At its peak, it seems exhilarating. But not to the end. Cameron in The Way of Water remains the pompous and exacting classic popcorn storyteller, but what a story he tells! The script, co-written by him, is a series of useful clichés that give the film the kind of domestic adventure thriller that is needed, but nothing more. The story, in fact, could hardly have been simpler. The Sky People, once again led by the treacherous Colonel Quaritch (Stephen Lang), are now avatars themselves, with Quaritch remodeled as a scowling Na'vi hillbilly in soldier's boots and crew cut. They arrived in this disguise to hunt down Jake. But Jake escapes with his family and hides with the Metcains. Quaritch and his band of thugs take over the hunting ship and finally hunt them down. A massive confrontation begins. End.
This story, with its primitive dialogue, could hardly be positioned as an ambitious Netflix thriller and told in two hours instead of three. But that's the point, isn't it? The "Way of Water" weaves sequences that exist almost exclusively due to sculptural, figurative magic. This is indeed a movie fused with a virtual reality theme park attraction. In other words, this is a live-action film, inspired by the charms of animated fantasy. But while the faces of the Na'vi and Metkain are expressive, the actors make themselves felt, there is almost no multidimensionality in the characters. All multidimensionality is manifested in images.
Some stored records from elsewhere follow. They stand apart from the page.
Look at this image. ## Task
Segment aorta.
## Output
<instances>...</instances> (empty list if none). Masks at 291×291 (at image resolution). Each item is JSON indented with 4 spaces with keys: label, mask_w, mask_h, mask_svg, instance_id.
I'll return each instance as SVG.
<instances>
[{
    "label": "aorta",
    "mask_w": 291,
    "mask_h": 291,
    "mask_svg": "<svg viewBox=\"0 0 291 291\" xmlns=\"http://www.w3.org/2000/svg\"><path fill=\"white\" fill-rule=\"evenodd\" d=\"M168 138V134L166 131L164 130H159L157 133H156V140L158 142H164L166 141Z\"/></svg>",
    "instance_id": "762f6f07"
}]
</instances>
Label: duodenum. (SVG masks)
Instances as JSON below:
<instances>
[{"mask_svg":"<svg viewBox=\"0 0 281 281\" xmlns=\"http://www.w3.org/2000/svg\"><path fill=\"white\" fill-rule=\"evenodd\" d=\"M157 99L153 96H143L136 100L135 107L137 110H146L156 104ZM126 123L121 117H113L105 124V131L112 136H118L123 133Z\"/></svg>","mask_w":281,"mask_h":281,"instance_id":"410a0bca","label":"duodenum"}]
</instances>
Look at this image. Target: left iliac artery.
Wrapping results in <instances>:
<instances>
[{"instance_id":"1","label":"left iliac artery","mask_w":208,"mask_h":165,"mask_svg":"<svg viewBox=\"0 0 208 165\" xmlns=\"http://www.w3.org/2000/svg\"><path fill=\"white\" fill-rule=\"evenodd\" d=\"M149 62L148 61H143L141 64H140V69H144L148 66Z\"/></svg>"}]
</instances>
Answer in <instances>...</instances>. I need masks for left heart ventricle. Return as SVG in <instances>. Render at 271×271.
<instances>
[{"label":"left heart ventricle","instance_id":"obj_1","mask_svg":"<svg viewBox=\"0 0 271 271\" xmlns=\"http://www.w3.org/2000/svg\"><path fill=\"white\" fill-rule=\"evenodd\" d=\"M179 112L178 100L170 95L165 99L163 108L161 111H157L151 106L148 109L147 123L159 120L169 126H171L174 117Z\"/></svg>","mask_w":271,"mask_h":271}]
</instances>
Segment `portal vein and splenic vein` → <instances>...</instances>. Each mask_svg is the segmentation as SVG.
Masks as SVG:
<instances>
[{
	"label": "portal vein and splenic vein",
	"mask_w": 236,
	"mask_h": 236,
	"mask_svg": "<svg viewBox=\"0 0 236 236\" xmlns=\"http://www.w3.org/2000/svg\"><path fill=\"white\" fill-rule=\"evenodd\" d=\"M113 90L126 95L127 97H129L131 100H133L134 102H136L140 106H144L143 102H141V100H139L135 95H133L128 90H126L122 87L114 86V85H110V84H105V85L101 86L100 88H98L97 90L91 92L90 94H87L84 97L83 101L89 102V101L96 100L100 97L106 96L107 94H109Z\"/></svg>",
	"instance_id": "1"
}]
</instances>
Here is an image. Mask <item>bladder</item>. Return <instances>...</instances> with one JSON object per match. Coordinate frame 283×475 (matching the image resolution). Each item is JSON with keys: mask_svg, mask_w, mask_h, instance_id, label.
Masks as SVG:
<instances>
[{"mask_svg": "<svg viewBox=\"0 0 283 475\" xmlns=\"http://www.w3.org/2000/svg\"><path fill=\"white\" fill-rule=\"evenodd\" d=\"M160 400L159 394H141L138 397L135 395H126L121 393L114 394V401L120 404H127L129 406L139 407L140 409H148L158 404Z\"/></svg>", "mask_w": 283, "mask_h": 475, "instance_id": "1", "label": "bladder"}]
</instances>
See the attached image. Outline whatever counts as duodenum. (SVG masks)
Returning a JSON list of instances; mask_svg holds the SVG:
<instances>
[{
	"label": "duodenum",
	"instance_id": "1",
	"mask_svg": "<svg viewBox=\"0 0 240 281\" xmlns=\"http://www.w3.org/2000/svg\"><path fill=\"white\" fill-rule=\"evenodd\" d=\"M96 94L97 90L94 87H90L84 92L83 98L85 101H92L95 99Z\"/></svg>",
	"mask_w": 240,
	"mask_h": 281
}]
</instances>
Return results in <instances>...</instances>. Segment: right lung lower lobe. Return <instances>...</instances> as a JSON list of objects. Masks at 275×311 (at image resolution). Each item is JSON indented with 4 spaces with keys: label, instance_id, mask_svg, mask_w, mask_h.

Cameron, a forty-year veteran of bravura action logistics, hasn't lost an ounce of zest. His clashes are marvelously sustained, and he turns the tide in a relationship that Lo'ak (Britten Dalton), Jake and Neytiri's second son, strikes up with one of the whales, and which, in a great scene, becomes the centerpiece of a surprise attack. On the other hand, while the climax of the original Avatar was a startling spectacle with Na'vi flying back and forth on psychedelic gryphons, the climax of The Path of Water is more powerful, with bullets, apocalyptic fire, and a collapsing ship, which makes some characters look like this , as if they were in one of Cameron's Titanic disaster scenes. Recalling this movie is a tactical mistake, so it reminds you that Titanic is an amazing spectacle with characters that touch to the core. I'm sorry, but when I watched The Way of Water, the only part that was touched was my eyes.